COMPITO DA SVOLGERE
Ripeti fedelmente, riga per riga, tutto il materiale riportato qui sotto. Escludi le immagini dalla risposta.

[Record tratti da un dataset]
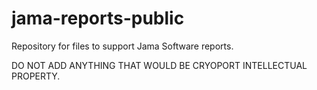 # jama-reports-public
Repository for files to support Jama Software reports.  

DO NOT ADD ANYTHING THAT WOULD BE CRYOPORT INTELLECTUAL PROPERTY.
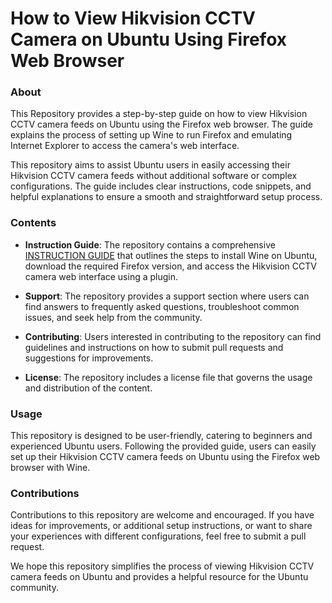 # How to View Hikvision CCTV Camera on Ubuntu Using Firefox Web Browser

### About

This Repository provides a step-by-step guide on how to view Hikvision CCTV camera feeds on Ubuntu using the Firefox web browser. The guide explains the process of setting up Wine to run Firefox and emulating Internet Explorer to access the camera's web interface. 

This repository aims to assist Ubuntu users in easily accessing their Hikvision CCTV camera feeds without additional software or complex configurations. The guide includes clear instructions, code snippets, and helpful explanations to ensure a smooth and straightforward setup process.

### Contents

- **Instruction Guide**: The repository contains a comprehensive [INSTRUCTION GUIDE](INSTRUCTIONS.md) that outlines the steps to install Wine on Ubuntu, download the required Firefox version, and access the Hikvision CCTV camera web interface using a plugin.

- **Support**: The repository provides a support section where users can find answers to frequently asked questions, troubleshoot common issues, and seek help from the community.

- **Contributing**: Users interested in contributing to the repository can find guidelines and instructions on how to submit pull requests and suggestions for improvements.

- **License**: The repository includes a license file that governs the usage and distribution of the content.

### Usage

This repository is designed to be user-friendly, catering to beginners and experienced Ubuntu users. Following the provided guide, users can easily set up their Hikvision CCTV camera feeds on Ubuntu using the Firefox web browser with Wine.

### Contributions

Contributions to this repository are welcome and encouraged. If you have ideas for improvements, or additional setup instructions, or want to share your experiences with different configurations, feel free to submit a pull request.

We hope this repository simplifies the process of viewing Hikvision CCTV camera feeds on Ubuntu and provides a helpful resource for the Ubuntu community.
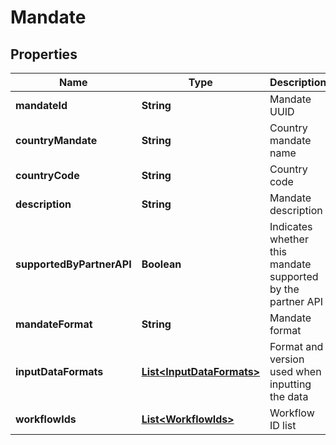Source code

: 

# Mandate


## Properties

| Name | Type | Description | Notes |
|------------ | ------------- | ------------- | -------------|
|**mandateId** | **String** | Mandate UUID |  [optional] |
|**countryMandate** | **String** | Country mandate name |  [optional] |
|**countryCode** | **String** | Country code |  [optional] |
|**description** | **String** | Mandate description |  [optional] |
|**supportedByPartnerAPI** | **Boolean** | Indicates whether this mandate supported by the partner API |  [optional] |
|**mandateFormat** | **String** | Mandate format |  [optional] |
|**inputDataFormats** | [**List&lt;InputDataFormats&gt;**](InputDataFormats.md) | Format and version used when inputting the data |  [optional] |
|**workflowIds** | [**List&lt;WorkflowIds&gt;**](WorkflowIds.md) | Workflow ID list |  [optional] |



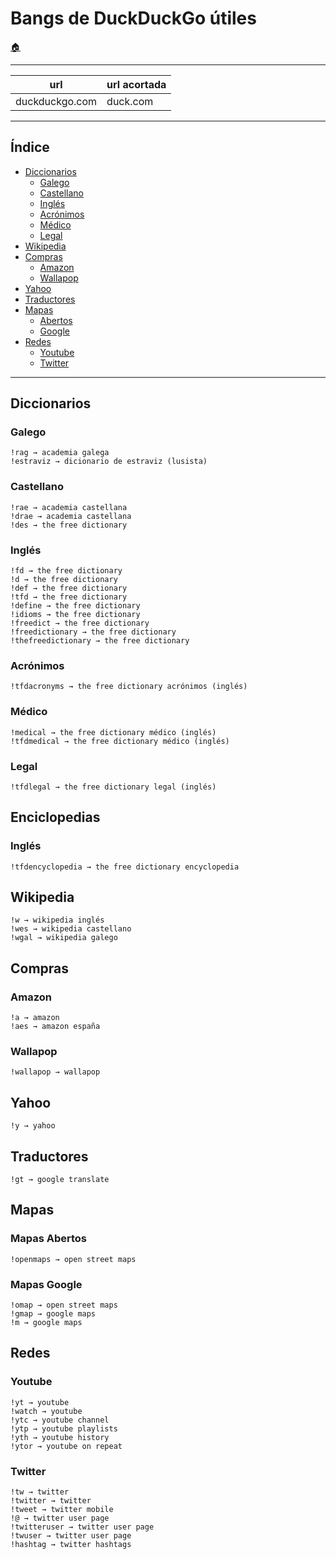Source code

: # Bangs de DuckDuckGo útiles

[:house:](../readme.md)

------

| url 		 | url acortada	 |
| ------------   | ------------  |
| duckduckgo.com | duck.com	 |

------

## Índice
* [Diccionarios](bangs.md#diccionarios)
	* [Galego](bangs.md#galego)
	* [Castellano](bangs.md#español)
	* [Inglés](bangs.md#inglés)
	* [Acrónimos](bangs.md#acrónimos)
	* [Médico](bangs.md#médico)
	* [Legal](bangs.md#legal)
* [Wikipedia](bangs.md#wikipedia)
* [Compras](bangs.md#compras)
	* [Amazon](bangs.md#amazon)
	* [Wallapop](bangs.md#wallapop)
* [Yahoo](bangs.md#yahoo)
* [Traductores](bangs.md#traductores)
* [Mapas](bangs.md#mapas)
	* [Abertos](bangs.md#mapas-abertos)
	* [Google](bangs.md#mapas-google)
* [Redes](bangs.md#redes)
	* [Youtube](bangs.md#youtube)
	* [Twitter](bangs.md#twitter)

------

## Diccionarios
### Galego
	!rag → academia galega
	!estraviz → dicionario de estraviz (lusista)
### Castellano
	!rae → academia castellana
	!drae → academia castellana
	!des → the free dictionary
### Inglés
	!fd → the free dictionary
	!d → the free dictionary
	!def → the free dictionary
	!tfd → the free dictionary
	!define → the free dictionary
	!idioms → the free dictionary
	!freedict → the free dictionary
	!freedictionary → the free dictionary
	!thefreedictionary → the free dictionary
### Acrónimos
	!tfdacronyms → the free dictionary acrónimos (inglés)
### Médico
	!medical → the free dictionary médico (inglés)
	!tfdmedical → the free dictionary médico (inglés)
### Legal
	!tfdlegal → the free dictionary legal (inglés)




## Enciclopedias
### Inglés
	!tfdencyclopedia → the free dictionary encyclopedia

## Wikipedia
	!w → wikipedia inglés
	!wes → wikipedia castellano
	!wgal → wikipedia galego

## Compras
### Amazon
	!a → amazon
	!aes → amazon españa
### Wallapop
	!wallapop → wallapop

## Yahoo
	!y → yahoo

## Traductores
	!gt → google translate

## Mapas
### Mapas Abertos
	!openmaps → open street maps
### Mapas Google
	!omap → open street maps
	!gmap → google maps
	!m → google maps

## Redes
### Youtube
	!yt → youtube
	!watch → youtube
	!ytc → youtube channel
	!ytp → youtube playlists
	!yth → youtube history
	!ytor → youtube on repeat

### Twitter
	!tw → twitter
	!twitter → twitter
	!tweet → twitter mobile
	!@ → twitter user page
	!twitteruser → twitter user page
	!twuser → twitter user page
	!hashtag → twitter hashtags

SOLUZIONE SCRITTA
 # jama-reports-public
Repository for files to support Jama Software reports.  

DO NOT ADD ANYTHING THAT WOULD BE CRYOPORT INTELLECTUAL PROPERTY.
 # How to View Hikvision CCTV Camera on Ubuntu Using Firefox Web Browser

### About

This Repository provides a step-by-step guide on how to view Hikvision CCTV camera feeds on Ubuntu using the Firefox web browser. The guide explains the process of setting up Wine to run Firefox and emulating Internet Explorer to access the camera's web interface. 

This repository aims to assist Ubuntu users in easily accessing their Hikvision CCTV camera feeds without additional software or complex configurations. The guide includes clear instructions, code snippets, and helpful explanations to ensure a smooth and straightforward setup process.

### Contents

- **Instruction Guide**: The repository contains a comprehensive [INSTRUCTION GUIDE](INSTRUCTIONS.md) that outlines the steps to install Wine on Ubuntu, download the required Firefox version, and access the Hikvision CCTV camera web interface using a plugin.

- **Support**: The repository provides a support section where users can find answers to frequently asked questions, troubleshoot common issues, and seek help from the community.

- **Contributing**: Users interested in contributing to the repository can find guidelines and instructions on how to submit pull requests and suggestions for improvements.

- **License**: The repository includes a license file that governs the usage and distribution of the content.

### Usage

This repository is designed to be user-friendly, catering to beginners and experienced Ubuntu users. Following the provided guide, users can easily set up their Hikvision CCTV camera feeds on Ubuntu using the Firefox web browser with Wine.

### Contributions

Contributions to this repository are welcome and encouraged. If you have ideas for improvements, or additional setup instructions, or want to share your experiences with different configurations, feel free to submit a pull request.

We hope this repository simplifies the process of viewing Hikvision CCTV camera feeds on Ubuntu and provides a helpful resource for the Ubuntu community.
Source code

: 

# Mandate


## Properties

| Name | Type | Description | Notes |
|------------ | ------------- | ------------- | -------------|
|**mandateId** | **String** | Mandate UUID |  [optional] |
|**countryMandate** | **String** | Country mandate name |  [optional] |
|**countryCode** | **String** | Country code |  [optional] |
|**description** | **String** | Mandate description |  [optional] |
|**supportedByPartnerAPI** | **Boolean** | Indicates whether this mandate supported by the partner API |  [optional] |
|**mandateFormat** | **String** | Mandate format |  [optional] |
|**inputDataFormats** | [**List&lt;InputDataFormats&gt;**](InputDataFormats.md) | Format and version used when inputting the data |  [optional] |
|**workflowIds** | [**List&lt;WorkflowIds&gt;**](WorkflowIds.md) | Workflow ID list |  [optional] |



Source code

: # Bangs de DuckDuckGo útiles

[:house:](../readme.md)

------

| url 		 | url acortada	 |
| ------------   | ------------  |
| duckduckgo.com | duck.com	 |

------

## Índice
* [Diccionarios](bangs.md#diccionarios)
	* [Galego](bangs.md#galego)
	* [Castellano](bangs.md#español)
	* [Inglés](bangs.md#inglés)
	* [Acrónimos](bangs.md#acrónimos)
	* [Médico](bangs.md#médico)
	* [Legal](bangs.md#legal)
* [Wikipedia](bangs.md#wikipedia)
* [Compras](bangs.md#compras)
	* [Amazon](bangs.md#amazon)
	* [Wallapop](bangs.md#wallapop)
* [Yahoo](bangs.md#yahoo)
* [Traductores](bangs.md#traductores)
* [Mapas](bangs.md#mapas)
	* [Abertos](bangs.md#mapas-abertos)
	* [Google](bangs.md#mapas-google)
* [Redes](bangs.md#redes)
	* [Youtube](bangs.md#youtube)
	* [Twitter](bangs.md#twitter)

------

## Diccionarios
### Galego
	!rag → academia galega
	!estraviz → dicionario de estraviz (lusista)
### Castellano
	!rae → academia castellana
	!drae → academia castellana
	!des → the free dictionary
### Inglés
	!fd → the free dictionary
	!d → the free dictionary
	!def → the free dictionary
	!tfd → the free dictionary
	!define → the free dictionary
	!idioms → the free dictionary
	!freedict → the free dictionary
	!freedictionary → the free dictionary
	!thefreedictionary → the free dictionary
### Acrónimos
	!tfdacronyms → the free dictionary acrónimos (inglés)
### Médico
	!medical → the free dictionary médico (inglés)
	!tfdmedical → the free dictionary médico (inglés)
### Legal
	!tfdlegal → the free dictionary legal (inglés)




## Enciclopedias
### Inglés
	!tfdencyclopedia → the free dictionary encyclopedia

## Wikipedia
	!w → wikipedia inglés
	!wes → wikipedia castellano
	!wgal → wikipedia galego

## Compras
### Amazon
	!a → amazon
	!aes → amazon españa
### Wallapop
	!wallapop → wallapop

## Yahoo
	!y → yahoo

## Traductores
	!gt → google translate

## Mapas
### Mapas Abertos
	!openmaps → open street maps
### Mapas Google
	!omap → open street maps
	!gmap → google maps
	!m → google maps

## Redes
### Youtube
	!yt → youtube
	!watch → youtube
	!ytc → youtube channel
	!ytp → youtube playlists
	!yth → youtube history
	!ytor → youtube on repeat

### Twitter
	!tw → twitter
	!twitter → twitter
	!tweet → twitter mobile
	!@ → twitter user page
	!twitteruser → twitter user page
	!twuser → twitter user page
	!hashtag → twitter hashtags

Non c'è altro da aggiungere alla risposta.